__SELECTED EXTRACT__:
= = =

# Broke a tooth



## Donutz (May 12, 2010)

Continuing my tradition of having ridiculously trivial injuries, today I broke a tooth. Not while snowboarding, not some massive fail while trying a new trick. Oh no, not me. I broke a tooth while sitting on the lift eating a granola bar. Fuck me with a broomstick, I bet I'm going to die by having a can of paint land on my head or something.


----------



## Smokehaus (Nov 2, 2010)

Are you teeth made of chalk? 

Sorry to hear that though, sounds very very painful.


----------



## KIRKRIDER (Mar 18, 2008)

Donutz said:


> Continuing my tradition of having ridiculously trivial injuries, today I broke a tooth. Not while snowboarding, not some massive fail while trying a new trick. Oh no, not me. I broke a tooth while sitting on the lift eating a granola bar. Fuck me with a broomstick, I bet I'm going to die by having a can of paint land on my head or something.


Frozen granola bar?


----------



## Donutz (May 12, 2010)

Yeah, the bars are pretty cold and hard after sitting in my pocket for a few hours. But the tooth broke along a filling. Not painful though. I may have just lost the filling. Can't really see it from here...


----------



## Ocho (Mar 13, 2011)

= = =

__EXERCISE OBJECTIVE__:
Answer these from the thread about a broken tooth, one line each:
1. What was Donutz doing when the tooth broke?
2. Why were the granola bars cold and hard?
3. Along what did the tooth break?

= = =

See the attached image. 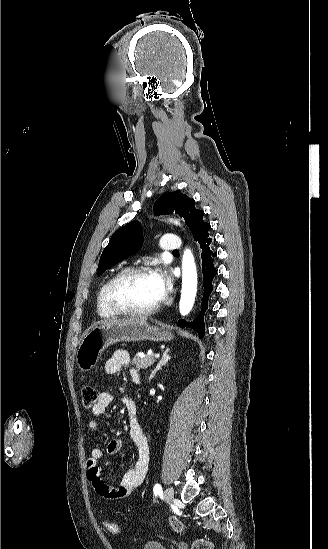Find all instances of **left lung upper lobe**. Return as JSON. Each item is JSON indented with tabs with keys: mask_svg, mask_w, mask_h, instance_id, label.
Returning a JSON list of instances; mask_svg holds the SVG:
<instances>
[{
	"mask_svg": "<svg viewBox=\"0 0 328 549\" xmlns=\"http://www.w3.org/2000/svg\"><path fill=\"white\" fill-rule=\"evenodd\" d=\"M155 210L158 215L177 213L184 218L191 230L194 240L199 241L209 236L210 224L204 222V212L195 207V201L179 190L160 196L155 202ZM143 244L140 223L132 221L117 230L111 237L108 245L102 252L98 274H102L125 257L137 252Z\"/></svg>",
	"mask_w": 328,
	"mask_h": 549,
	"instance_id": "5c2ea615",
	"label": "left lung upper lobe"
}]
</instances>
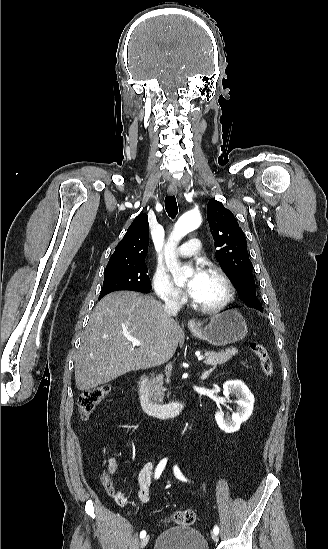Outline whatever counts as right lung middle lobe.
<instances>
[{
    "label": "right lung middle lobe",
    "mask_w": 328,
    "mask_h": 549,
    "mask_svg": "<svg viewBox=\"0 0 328 549\" xmlns=\"http://www.w3.org/2000/svg\"><path fill=\"white\" fill-rule=\"evenodd\" d=\"M145 261L131 265L106 270L104 272L103 287L99 299L118 290H131L147 293L151 289V281L147 275Z\"/></svg>",
    "instance_id": "dd1d6c3e"
}]
</instances>
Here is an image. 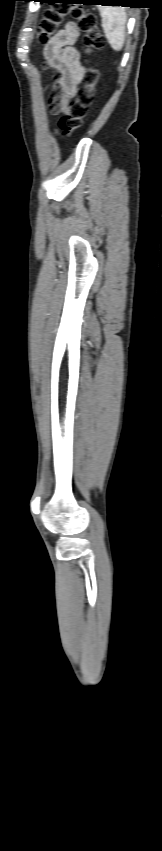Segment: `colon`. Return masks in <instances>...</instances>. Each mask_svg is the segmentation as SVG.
<instances>
[{"instance_id":"5ec220e1","label":"colon","mask_w":162,"mask_h":851,"mask_svg":"<svg viewBox=\"0 0 162 851\" xmlns=\"http://www.w3.org/2000/svg\"><path fill=\"white\" fill-rule=\"evenodd\" d=\"M70 15L77 20L79 29L83 32L84 51L91 54L105 45L96 17L79 6L56 4L46 9L38 28L39 44H46L54 36L65 16ZM98 79V71L87 68L81 86L77 89L75 98L68 104L67 112L60 118L58 126L64 136L72 135L82 125L88 108L93 102L94 86Z\"/></svg>"}]
</instances>
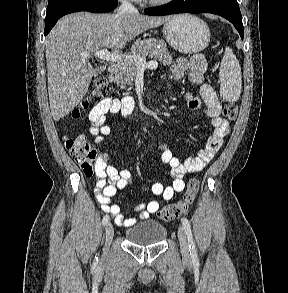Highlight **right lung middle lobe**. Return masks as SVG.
Listing matches in <instances>:
<instances>
[{
  "instance_id": "obj_1",
  "label": "right lung middle lobe",
  "mask_w": 288,
  "mask_h": 293,
  "mask_svg": "<svg viewBox=\"0 0 288 293\" xmlns=\"http://www.w3.org/2000/svg\"><path fill=\"white\" fill-rule=\"evenodd\" d=\"M69 1H73V0H49L48 2V6H47V10H50L58 5H61L63 3L69 2ZM99 2H111V1H116V0H96Z\"/></svg>"
}]
</instances>
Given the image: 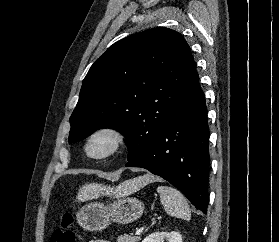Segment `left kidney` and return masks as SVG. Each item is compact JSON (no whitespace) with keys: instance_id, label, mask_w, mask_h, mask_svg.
Listing matches in <instances>:
<instances>
[{"instance_id":"1","label":"left kidney","mask_w":279,"mask_h":242,"mask_svg":"<svg viewBox=\"0 0 279 242\" xmlns=\"http://www.w3.org/2000/svg\"><path fill=\"white\" fill-rule=\"evenodd\" d=\"M167 239L168 242H182V236L179 232H156L150 234L142 242H164Z\"/></svg>"}]
</instances>
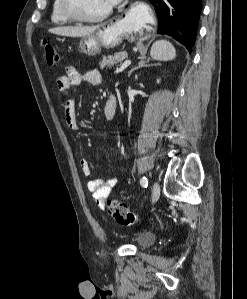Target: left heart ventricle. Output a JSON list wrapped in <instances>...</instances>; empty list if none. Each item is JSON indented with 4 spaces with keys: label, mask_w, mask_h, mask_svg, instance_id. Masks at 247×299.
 Returning a JSON list of instances; mask_svg holds the SVG:
<instances>
[{
    "label": "left heart ventricle",
    "mask_w": 247,
    "mask_h": 299,
    "mask_svg": "<svg viewBox=\"0 0 247 299\" xmlns=\"http://www.w3.org/2000/svg\"><path fill=\"white\" fill-rule=\"evenodd\" d=\"M76 11L84 16H96L108 9L109 0H73Z\"/></svg>",
    "instance_id": "left-heart-ventricle-1"
}]
</instances>
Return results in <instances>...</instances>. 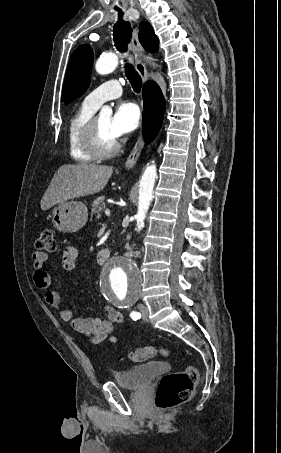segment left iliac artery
<instances>
[{"mask_svg":"<svg viewBox=\"0 0 281 453\" xmlns=\"http://www.w3.org/2000/svg\"><path fill=\"white\" fill-rule=\"evenodd\" d=\"M130 316H131V318H132L134 321H136L137 319H140L141 314H140L139 312H134V311H133V312L130 314Z\"/></svg>","mask_w":281,"mask_h":453,"instance_id":"left-iliac-artery-1","label":"left iliac artery"}]
</instances>
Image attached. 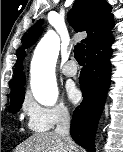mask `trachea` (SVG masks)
<instances>
[{"instance_id":"obj_1","label":"trachea","mask_w":123,"mask_h":152,"mask_svg":"<svg viewBox=\"0 0 123 152\" xmlns=\"http://www.w3.org/2000/svg\"><path fill=\"white\" fill-rule=\"evenodd\" d=\"M84 49H85V46L83 44L75 45L74 57L79 64H83L85 62Z\"/></svg>"}]
</instances>
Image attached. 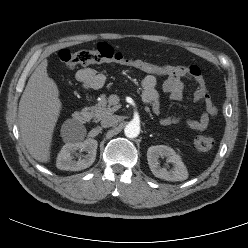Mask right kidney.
Returning <instances> with one entry per match:
<instances>
[{
    "mask_svg": "<svg viewBox=\"0 0 248 248\" xmlns=\"http://www.w3.org/2000/svg\"><path fill=\"white\" fill-rule=\"evenodd\" d=\"M97 146L98 142L94 139H86L83 142H67L57 156V168L66 171H80L90 167L95 161ZM76 151L87 154L75 160Z\"/></svg>",
    "mask_w": 248,
    "mask_h": 248,
    "instance_id": "right-kidney-1",
    "label": "right kidney"
}]
</instances>
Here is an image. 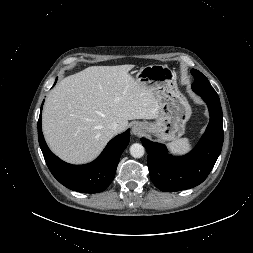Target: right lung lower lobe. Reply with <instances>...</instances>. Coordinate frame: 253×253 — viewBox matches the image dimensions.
Segmentation results:
<instances>
[{"label": "right lung lower lobe", "instance_id": "98d812e1", "mask_svg": "<svg viewBox=\"0 0 253 253\" xmlns=\"http://www.w3.org/2000/svg\"><path fill=\"white\" fill-rule=\"evenodd\" d=\"M42 109V108H41ZM130 129L113 138L101 155L86 165H71L60 160L48 148L38 120V140L44 159L53 176L65 187L81 193L104 191L115 176L120 156L127 147Z\"/></svg>", "mask_w": 253, "mask_h": 253}]
</instances>
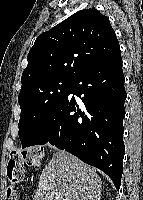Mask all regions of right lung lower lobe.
Instances as JSON below:
<instances>
[{"instance_id":"98d812e1","label":"right lung lower lobe","mask_w":143,"mask_h":200,"mask_svg":"<svg viewBox=\"0 0 143 200\" xmlns=\"http://www.w3.org/2000/svg\"><path fill=\"white\" fill-rule=\"evenodd\" d=\"M125 99L118 47L73 79L63 100L43 121L28 146L50 143L66 150L105 172L119 189L125 152Z\"/></svg>"}]
</instances>
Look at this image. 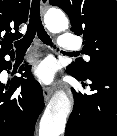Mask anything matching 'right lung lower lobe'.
Wrapping results in <instances>:
<instances>
[{"label":"right lung lower lobe","instance_id":"obj_1","mask_svg":"<svg viewBox=\"0 0 117 136\" xmlns=\"http://www.w3.org/2000/svg\"><path fill=\"white\" fill-rule=\"evenodd\" d=\"M30 67L22 65L18 71L27 76V80L14 77L7 85L0 82V136H33L44 99L40 84L30 74ZM4 69L10 70L11 63L1 57L0 72Z\"/></svg>","mask_w":117,"mask_h":136}]
</instances>
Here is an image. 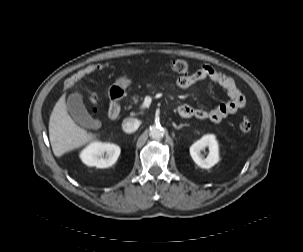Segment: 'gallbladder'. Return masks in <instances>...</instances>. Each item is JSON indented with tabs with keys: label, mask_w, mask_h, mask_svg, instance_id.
<instances>
[{
	"label": "gallbladder",
	"mask_w": 303,
	"mask_h": 252,
	"mask_svg": "<svg viewBox=\"0 0 303 252\" xmlns=\"http://www.w3.org/2000/svg\"><path fill=\"white\" fill-rule=\"evenodd\" d=\"M68 110L74 121L81 127L88 128L92 123V117L85 108L80 94H72L68 98Z\"/></svg>",
	"instance_id": "1"
}]
</instances>
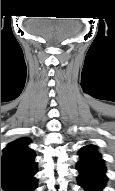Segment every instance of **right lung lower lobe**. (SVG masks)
Masks as SVG:
<instances>
[{
	"label": "right lung lower lobe",
	"instance_id": "right-lung-lower-lobe-1",
	"mask_svg": "<svg viewBox=\"0 0 115 191\" xmlns=\"http://www.w3.org/2000/svg\"><path fill=\"white\" fill-rule=\"evenodd\" d=\"M36 172L37 168L25 173L1 175V188L3 191H34L37 185L34 177Z\"/></svg>",
	"mask_w": 115,
	"mask_h": 191
}]
</instances>
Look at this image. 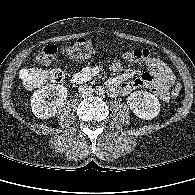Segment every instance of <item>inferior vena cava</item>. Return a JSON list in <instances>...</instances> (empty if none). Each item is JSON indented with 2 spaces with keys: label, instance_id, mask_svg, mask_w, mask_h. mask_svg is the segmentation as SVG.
<instances>
[{
  "label": "inferior vena cava",
  "instance_id": "obj_1",
  "mask_svg": "<svg viewBox=\"0 0 195 195\" xmlns=\"http://www.w3.org/2000/svg\"><path fill=\"white\" fill-rule=\"evenodd\" d=\"M92 86H82L79 88V94L82 98L90 97L93 94Z\"/></svg>",
  "mask_w": 195,
  "mask_h": 195
}]
</instances>
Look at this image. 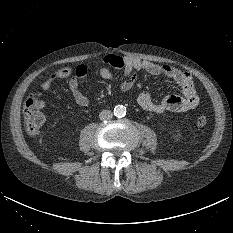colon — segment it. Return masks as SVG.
I'll return each mask as SVG.
<instances>
[{
    "mask_svg": "<svg viewBox=\"0 0 233 233\" xmlns=\"http://www.w3.org/2000/svg\"><path fill=\"white\" fill-rule=\"evenodd\" d=\"M44 104L38 98L30 96L26 99L23 106V115L26 130L31 135L39 133L40 128L45 122L43 113ZM197 126L202 128L207 125L208 119L205 116H198L196 119Z\"/></svg>",
    "mask_w": 233,
    "mask_h": 233,
    "instance_id": "colon-1",
    "label": "colon"
}]
</instances>
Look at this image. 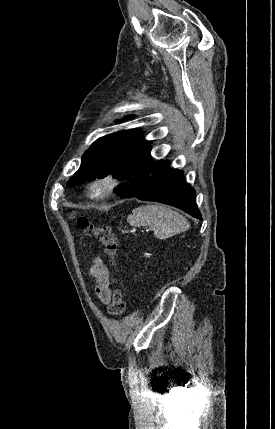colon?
<instances>
[{
	"label": "colon",
	"mask_w": 275,
	"mask_h": 429,
	"mask_svg": "<svg viewBox=\"0 0 275 429\" xmlns=\"http://www.w3.org/2000/svg\"><path fill=\"white\" fill-rule=\"evenodd\" d=\"M78 227L83 231H90L101 242L106 255L111 262L114 261L118 251V240L108 225L95 226L88 218L80 216L77 218ZM126 310V303L121 290L116 289L113 293L112 301L108 306V312L112 316H121Z\"/></svg>",
	"instance_id": "5ec220e1"
}]
</instances>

= = =

__FINISHED EXERCISE__:
1. Sitting on the lift eating a granola bar.
2. They had been sitting in Donutz's pocket for a few hours.
3. A filling.